▸ **YOUR ASSIGNMENT**
Copy every record exactly as it appears in the data below.

▸ **Stored data entries**
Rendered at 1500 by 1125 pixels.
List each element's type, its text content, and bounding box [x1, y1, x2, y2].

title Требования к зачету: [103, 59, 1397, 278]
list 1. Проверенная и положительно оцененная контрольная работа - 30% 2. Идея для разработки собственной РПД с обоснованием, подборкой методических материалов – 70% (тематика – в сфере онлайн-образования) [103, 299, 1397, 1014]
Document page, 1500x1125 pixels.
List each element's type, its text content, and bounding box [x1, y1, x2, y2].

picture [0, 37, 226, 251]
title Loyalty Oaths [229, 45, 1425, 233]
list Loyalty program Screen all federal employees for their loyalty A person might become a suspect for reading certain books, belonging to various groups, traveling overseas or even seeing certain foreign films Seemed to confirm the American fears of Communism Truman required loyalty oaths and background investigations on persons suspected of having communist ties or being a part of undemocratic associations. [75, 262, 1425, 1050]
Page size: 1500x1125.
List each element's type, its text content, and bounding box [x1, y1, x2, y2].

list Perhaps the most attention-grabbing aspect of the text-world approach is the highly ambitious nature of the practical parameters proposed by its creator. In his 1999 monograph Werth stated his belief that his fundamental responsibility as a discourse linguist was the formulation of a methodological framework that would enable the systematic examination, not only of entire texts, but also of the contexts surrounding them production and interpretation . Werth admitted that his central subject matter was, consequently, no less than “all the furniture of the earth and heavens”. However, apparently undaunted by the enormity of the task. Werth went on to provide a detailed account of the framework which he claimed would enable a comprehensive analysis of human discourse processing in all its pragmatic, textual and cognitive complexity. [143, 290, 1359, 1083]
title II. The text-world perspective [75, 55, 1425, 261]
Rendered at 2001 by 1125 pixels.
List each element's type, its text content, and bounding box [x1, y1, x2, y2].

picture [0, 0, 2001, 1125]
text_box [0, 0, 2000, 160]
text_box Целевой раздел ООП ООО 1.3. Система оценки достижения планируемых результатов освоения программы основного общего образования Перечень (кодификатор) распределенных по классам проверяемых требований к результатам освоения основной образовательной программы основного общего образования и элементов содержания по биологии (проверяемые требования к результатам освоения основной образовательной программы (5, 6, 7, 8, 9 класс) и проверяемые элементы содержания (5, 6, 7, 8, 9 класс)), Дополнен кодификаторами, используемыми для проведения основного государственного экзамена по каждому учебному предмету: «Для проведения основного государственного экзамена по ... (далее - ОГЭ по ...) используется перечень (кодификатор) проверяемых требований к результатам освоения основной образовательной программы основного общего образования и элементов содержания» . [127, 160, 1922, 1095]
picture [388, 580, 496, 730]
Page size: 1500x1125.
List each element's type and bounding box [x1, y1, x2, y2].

▸ **REPLY TO THE EXERCISE**
Rendered at 1500 by 1125 pixels.
List each element's type, its text content, and bounding box [x1, y1, x2, y2].

title Требования к зачету: [103, 59, 1397, 278]
list 1. Проверенная и положительно оцененная контрольная работа - 30% 2. Идея для разработки собственной РПД с обоснованием, подборкой методических материалов – 70% (тематика – в сфере онлайн-образования) [103, 299, 1397, 1014]
Document page, 1500x1125 pixels.
List each element's type, its text content, and bounding box [x1, y1, x2, y2].

picture [0, 37, 226, 251]
title Loyalty Oaths [229, 45, 1425, 233]
list Loyalty program Screen all federal employees for their loyalty A person might become a suspect for reading certain books, belonging to various groups, traveling overseas or even seeing certain foreign films Seemed to confirm the American fears of Communism Truman required loyalty oaths and background investigations on persons suspected of having communist ties or being a part of undemocratic associations. [75, 262, 1425, 1050]
Page size: 1500x1125.
List each element's type, its text content, and bounding box [x1, y1, x2, y2].

list Perhaps the most attention-grabbing aspect of the text-world approach is the highly ambitious nature of the practical parameters proposed by its creator. In his 1999 monograph Werth stated his belief that his fundamental responsibility as a discourse linguist was the formulation of a methodological framework that would enable the systematic examination, not only of entire texts, but also of the contexts surrounding them production and interpretation . Werth admitted that his central subject matter was, consequently, no less than “all the furniture of the earth and heavens”. However, apparently undaunted by the enormity of the task. Werth went on to provide a detailed account of the framework which he claimed would enable a comprehensive analysis of human discourse processing in all its pragmatic, textual and cognitive complexity. [143, 290, 1359, 1083]
title II. The text-world perspective [75, 55, 1425, 261]
Rendered at 2001 by 1125 pixels.
List each element's type, its text content, and bounding box [x1, y1, x2, y2].

picture [0, 0, 2001, 1125]
text_box [0, 0, 2000, 160]
text_box Целевой раздел ООП ООО 1.3. Система оценки достижения планируемых результатов освоения программы основного общего образования Перечень (кодификатор) распределенных по классам проверяемых требований к результатам освоения основной образовательной программы основного общего образования и элементов содержания по биологии (проверяемые требования к результатам освоения основной образовательной программы (5, 6, 7, 8, 9 класс) и проверяемые элементы содержания (5, 6, 7, 8, 9 класс)), Дополнен кодификаторами, используемыми для проведения основного государственного экзамена по каждому учебному предмету: «Для проведения основного государственного экзамена по ... (далее - ОГЭ по ...) используется перечень (кодификатор) проверяемых требований к результатам освоения основной образовательной программы основного общего образования и элементов содержания» . [127, 160, 1922, 1095]
picture [388, 580, 496, 730]
Page size: 1500x1125.
List each element's type and bounding box [x1, y1, x2, y2].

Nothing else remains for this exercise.